Additional bleaching processes
Since silflower oil had very high chlorophyll even after the general refining process, silflower oil was further refined to reduce the level of chlorophyll and evaluated for the oxidative stability. Treatments with acid-activated bentonite (Sarioğlan et al., 2010; Srasra et al., 1989), acid-activated sepiolite (Saneei et al., 2015), and Tonsil® (Sabah & Çelik, 2005) have been reported to be effective to remove chlorophyll, and therefore, these methods were employed in this study. Table 6 summarizes the properties of silflower oils that were refined by these three methods. Bentonite was the most effective in removing chlorophyll (4.2 mg/kg) followed by Tonsil® (38.5 mg/kg), and then sepiolite (474.5 mg/kg). Since oil samples had been exposed to oxidation during the multiple refining processes, peroxide value (PV) and conjugated diene value (CDV) were determined from this point to examine oil oxidation. PV and CDV decreased after the treatment, rather than increased. PV was significantly lowered by bentonite and Tonsil® while it was only slightly decreased by sepiolite. CDV significantly decreased by all the three methods. Total phenolics value and TPC also decreased after further refining. Radical scavenging ability determined by ABTS assay increased for silflower oil that were treated with bentonite and Tonsil®. The ABTS assay slightly (not statistically significantly) decreased after the treatment with sepiolite. The level of α-tocopherol decreased after the treatments with sepiolite while the increased by bentonite and Tonsil®. Again, some studies found that the contents of tocopherols could increase after refining processes (Pestana et al., 2008; Rossi et al., 2001; Van Hoed et al., 2006) although the mechanism for an increase in tocopherols was not well known. The FFA level increased after treating with bentonite while it decreased by sepiolite and remined similar after the treatment with Tonsil®.

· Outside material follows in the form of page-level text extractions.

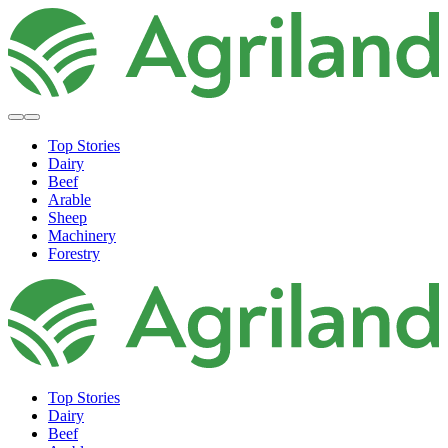
Top Stories
Dairy
Beef
Arable
Sheep
Machinery
Forestry
Top Stories
Dairy
Beef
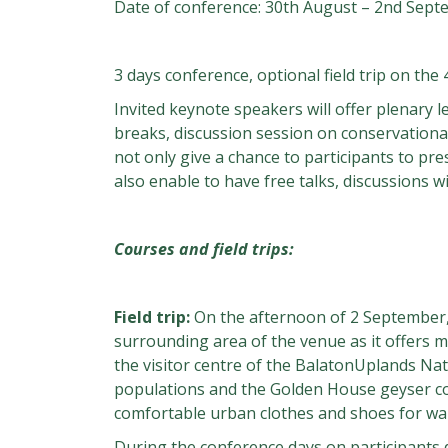
Date of conference: 30th August – 2nd Sept
3 days conference, optional field trip on the 
Invited keynote speakers will offer plenary l
breaks, discussion session on conservational
not only give a chance to participants to pre
also enable to have free talks, discussions 
Courses and field trips:
Field trip:
On the afternoon of 2 September, a
surrounding area of the venue as it offers m
the visitor centre of the BalatonUplands Na
populations and the Golden House geyser con
comfortable urban clothes and shoes for wal
During the conference days on participants 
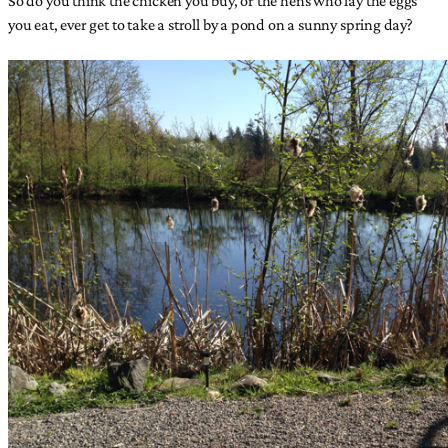
you eat, ever get to take a stroll by a pond on a sunny spring day?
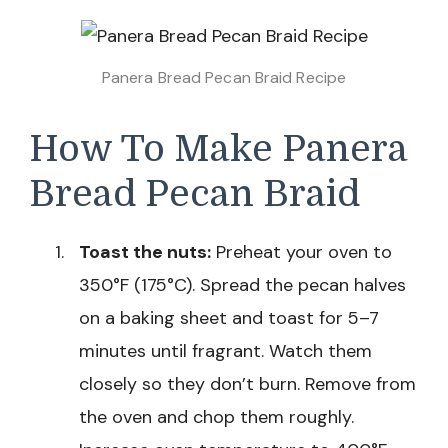
Panera Bread Pecan Braid Recipe
How To Make Panera
Bread Pecan Braid
Toast the nuts:
Preheat your oven to
350°F (175°C). Spread the pecan halves
on a baking sheet and toast for 5–7
minutes until fragrant. Watch them
closely so they don’t burn. Remove from
the oven and chop them roughly.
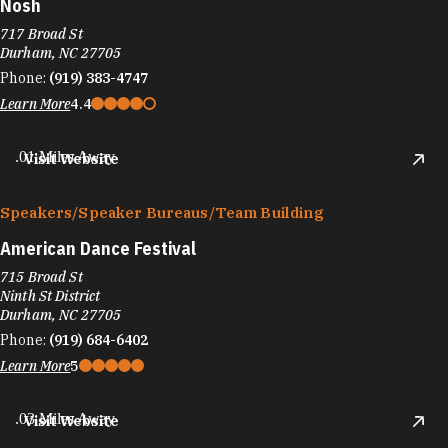
Nosh
717 Broad St
Durham, NC 27705
Phone:
(919) 383-4747
Learn More
4.4
.01 Miles Away
Visit Website
Speakers/​Speaker Bureaus/​Team Building
American Dance Festival
715 Broad St
Ninth St District
Durham, NC 27705
Phone:
(919) 684-6402
Learn More
5
.03 Miles Away
Visit Website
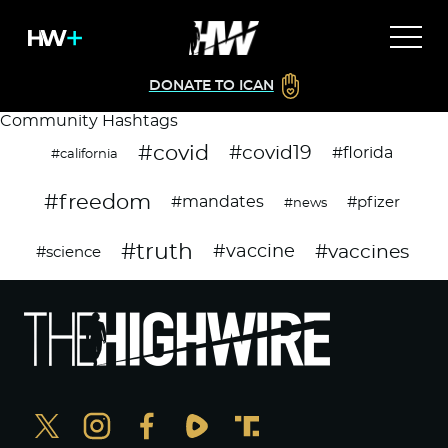
DONATE TO ICAN
Community Hashtags
#covid
#covid19
#florida
#california
#freedom
#mandates
#pfizer
#news
#truth
#vaccines
#vaccine
#science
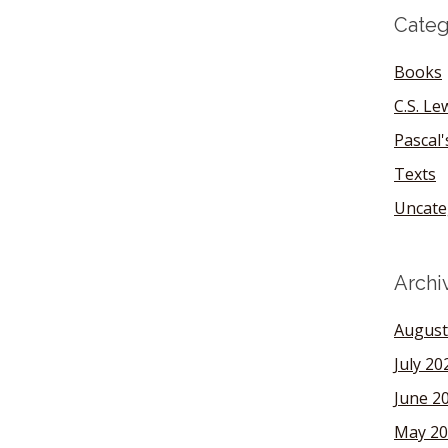
Categ
Books
C.S. Le
Pascal
Texts
Uncate
Archi
August
July 20
June 2
May 20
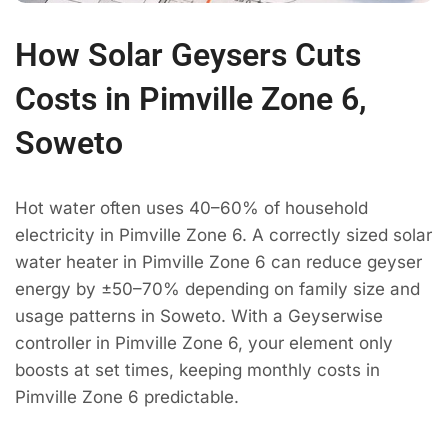
How Solar Geysers Cuts
Costs in Pimville Zone 6,
Soweto
Hot water often uses 40–60% of household
electricity in Pimville Zone 6. A correctly sized solar
water heater in Pimville Zone 6 can reduce geyser
energy by ±50–70% depending on family size and
usage patterns in Soweto. With a Geyserwise
controller in Pimville Zone 6, your element only
boosts at set times, keeping monthly costs in
Pimville Zone 6 predictable.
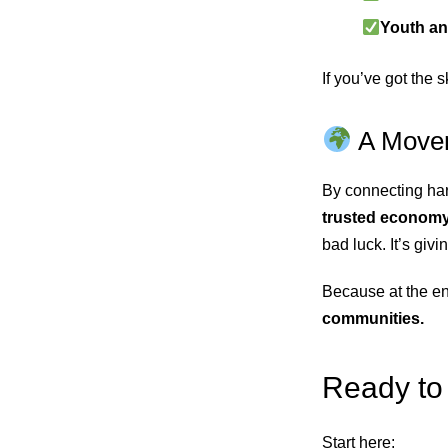
Youth an
If you’ve got the 
A Movem
By connecting har
trusted econom
bad luck. It’s giv
Because at the en
communities.
Ready to 
Start here:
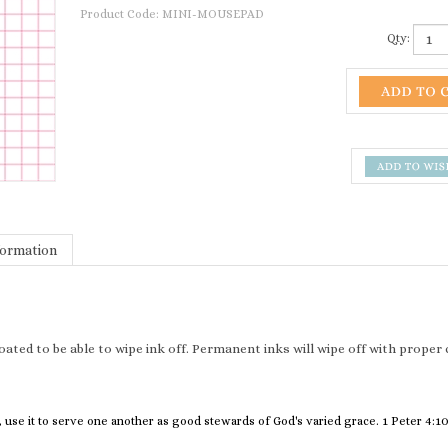
Product Code:
MINI-MOUSEPAD
Qty:
formation
 coated to be able to wipe ink off. Permanent inks will wipe off with prope
 use it to serve one another as good stewards of God's varied grace. 1 Peter 4:1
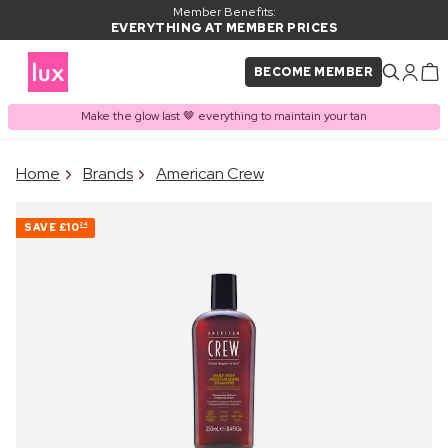
Member Benefits:
EVERYTHING AT MEMBER PRICES
BECOME MEMBER
Make the glow last 🤎 everything to maintain your tan
×
Home
Brands
American Crew
PRODUCT ADDED TO
Frequently bought together
BASKET
SAVE
£10
24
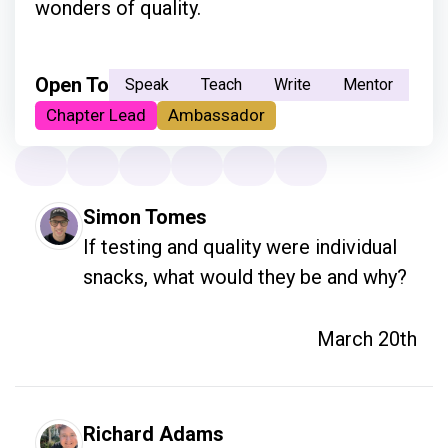
wonders of quality.
Open To
Speak
Teach
Write
Mentor
Chapter Lead
Ambassador
Simon Tomes
If testing and quality were individual 
snacks, what would they be and why?
March 20th
Richard Adams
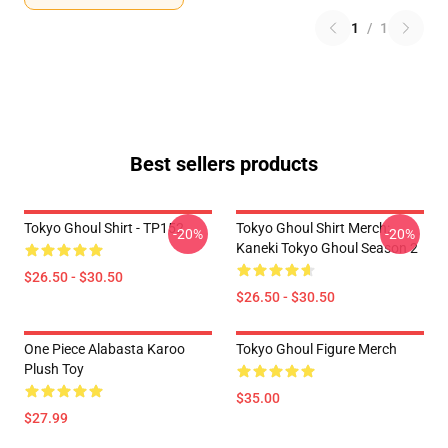
1
/
1
Best sellers products
Tokyo Ghoul Shirt - TP152
Tokyo Ghoul Shirt Merch:
-20%
-20%
Kaneki Tokyo Ghoul Season 2
$26.50 - $30.50
$26.50 - $30.50
One Piece Alabasta Karoo
Tokyo Ghoul Figure Merch
Plush Toy
$35.00
$27.99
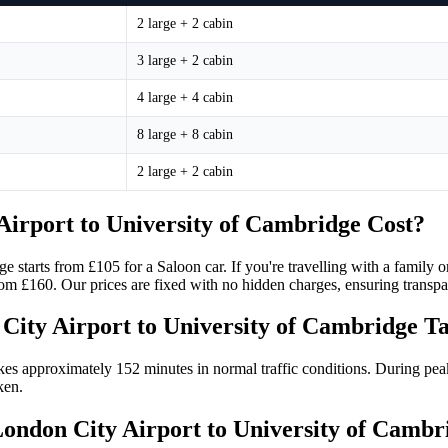
2 large + 2 cabin
3 large + 2 cabin
4 large + 4 cabin
8 large + 8 cabin
2 large + 2 cabin
irport to University of Cambridge Cost?
e starts from £105 for a Saloon car. If you're travelling with a family
from £160. Our prices are fixed with no hidden charges, ensuring trans
City Airport to University of Cambridge T
es approximately 152 minutes in normal traffic conditions. During peak
ken.
 London City Airport to University of Camb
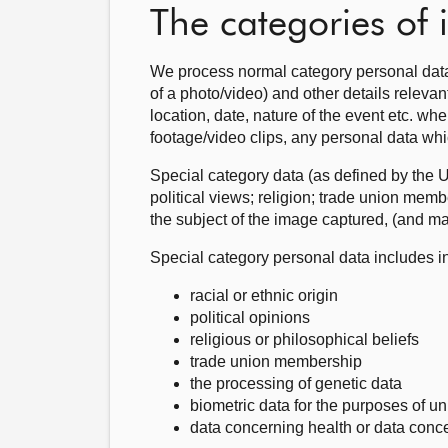
The categories of
We process normal category personal data
of a photo/video) and other details releva
location, date, nature of the event etc. whe
footage/video clips, any personal data whi
Special category data (as defined by the 
political views; religion; trade union membe
the subject of the image captured, (and ma
Special category personal data includes i
racial or ethnic origin
political opinions
religious or philosophical beliefs
trade union membership
the processing of genetic data
biometric data for the purposes of un
data concerning health or data concer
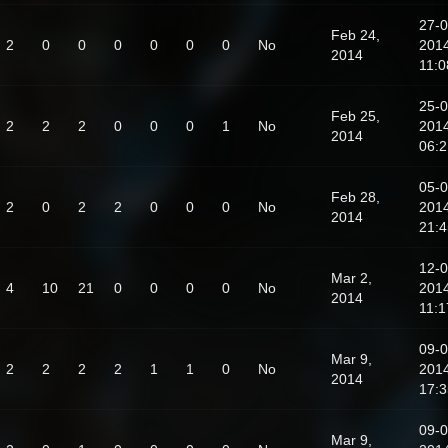
27-0
Feb 24,
2
0
0
0
0
0
0
No
201
2014
11:0
25-0
Feb 25,
2
2
2
0
0
0
1
No
201
2014
06:2
05-0
Feb 28,
2
0
2
2
0
0
0
No
201
2014
21:4
12-0
Mar 2,
4
10
21
0
0
0
0
No
201
2014
11:1
09-0
Mar 9,
2
2
2
2
1
1
0
No
201
2014
17:3
09-0
Mar 9,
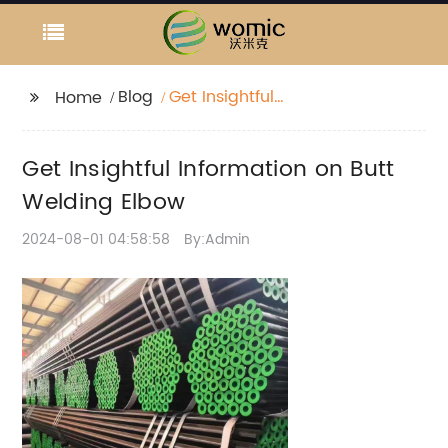
Blog
Get Insightful
Home
Information on Butt
Welding Elbow
Get Insightful Information on Butt
Welding Elbow
2024-08-01 04:58:58
By:Admin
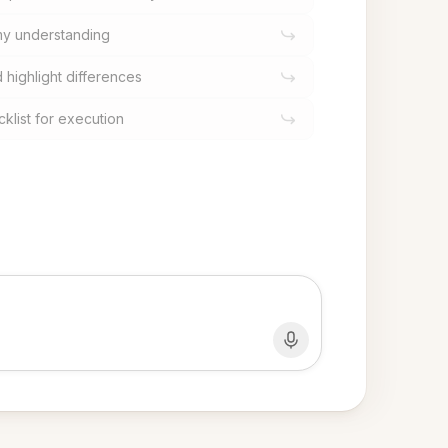
 my understanding
highlight differences
cklist for execution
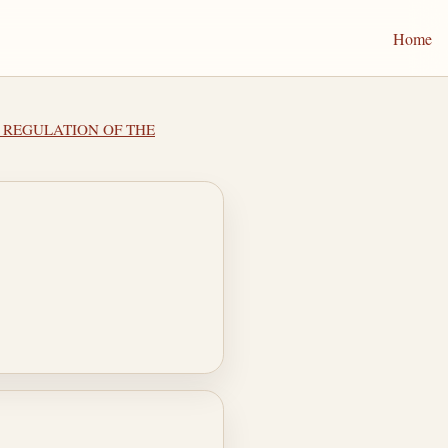
Home
 I REGULATION OF THE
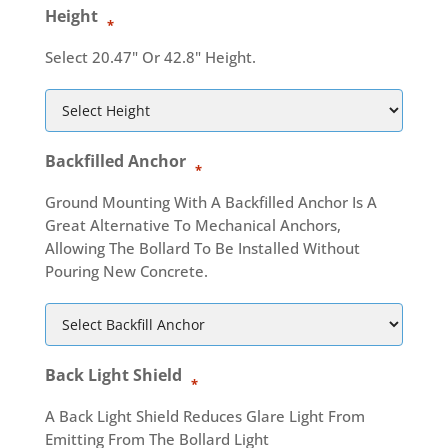
Height
*
Select 20.47" Or 42.8" Height.
Backfilled Anchor
*
Ground Mounting With A Backfilled Anchor Is A
Great Alternative To Mechanical Anchors,
Allowing The Bollard To Be Installed Without
Pouring New Concrete.
Back Light Shield
*
A Back Light Shield Reduces Glare Light From
Emitting From The Bollard Light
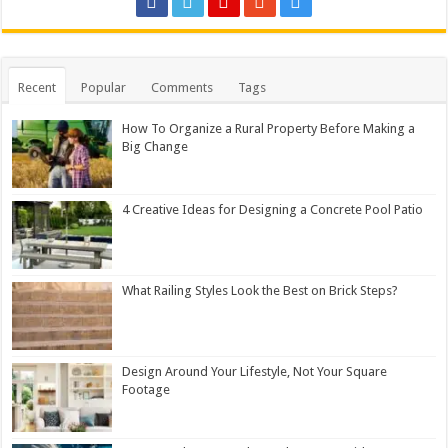
Recent
Popular
Comments
Tags
How To Organize a Rural Property Before Making a
Big Change
4 Creative Ideas for Designing a Concrete Pool Patio
What Railing Styles Look the Best on Brick Steps?
Design Around Your Lifestyle, Not Your Square
Footage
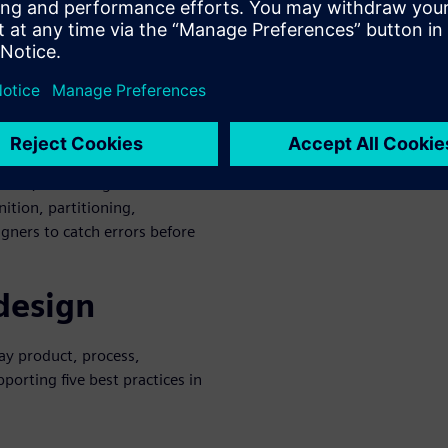
 software, systems, test, and
 for PCB and other engineers
day and tomorrow’s complex
l enclosures within which
 design environment deploys a
ub, extending it to full
ition, partitioning,
gners to catch errors before
 design
ay product, process,
porting five best practices in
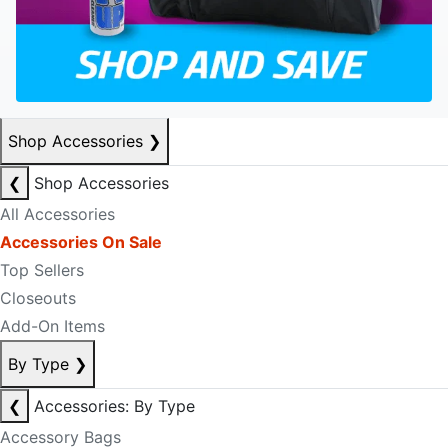
Shop Accessories
❯
❮
Shop Accessories
All Accessories
Accessories On Sale
Top Sellers
Closeouts
Add-On Items
By Type
❯
❮
Accessories: By Type
Accessory Bags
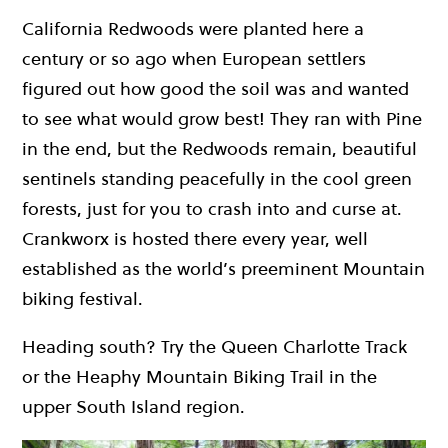
California Redwoods were planted here a
century or so ago when European settlers
figured out how good the soil was and wanted
to see what would grow best! They ran with Pine
in the end, but the Redwoods remain, beautiful
sentinels standing peacefully in the cool green
forests, just for you to crash into and curse at.
Crankworx is hosted there every year, well
established as the world’s preeminent Mountain
biking festival.
Heading south? Try the Queen Charlotte Track
or the Heaphy Mountain Biking Trail in the
upper South Island region.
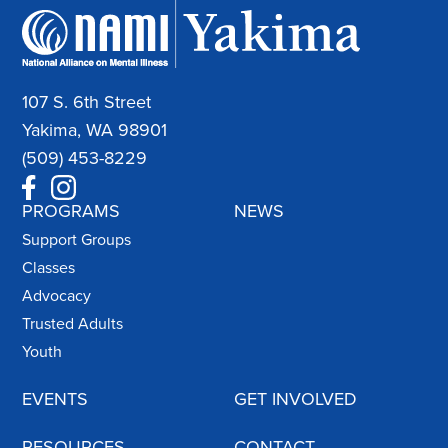
107 S. 6th Street
Yakima, WA 98901
(509) 453-8229
PROGRAMS
NEWS
Support Groups
Classes
Advocacy
Trusted Adults
Youth
EVENTS
GET INVOLVED
RESOURCES
CONTACT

Oxidative stability indicated by OSI decreased by refining with bentonite and sepiolite while it slightly increased by Tonsil®. Thermal stability of silflower oil significantly increased after the treatments with all three bleaching agents. The thermal stability of silflower oil treated with Tonsil® was slightly higher than refined sunflower oil. However, OSI values of further refined silflower oils were lower than refined sunflower oil. Further studies are needed to understand the factors affecting the oxidative stability of silflower oil and to improve the properties of silflower oil.
The color of further bleached silflower oils shown in Figure 3 well reflected the amount of chlorophyll. Chlorophyll content had statistically significant (p <0.05) correlation coefficients with L* (r = -0.995) and a* (r= 0.995) values of the further refined oils. Silflower oil refined with bentonite had the lightest color followed by that with Tonsil®, and then that with sepiolite, which was also shown in lightness (L* ) in Table 7. The negative a* values for oils treated with bentonite and Tonsil® indicates that other compounds responsible of red color were also removed along with chlorophyll.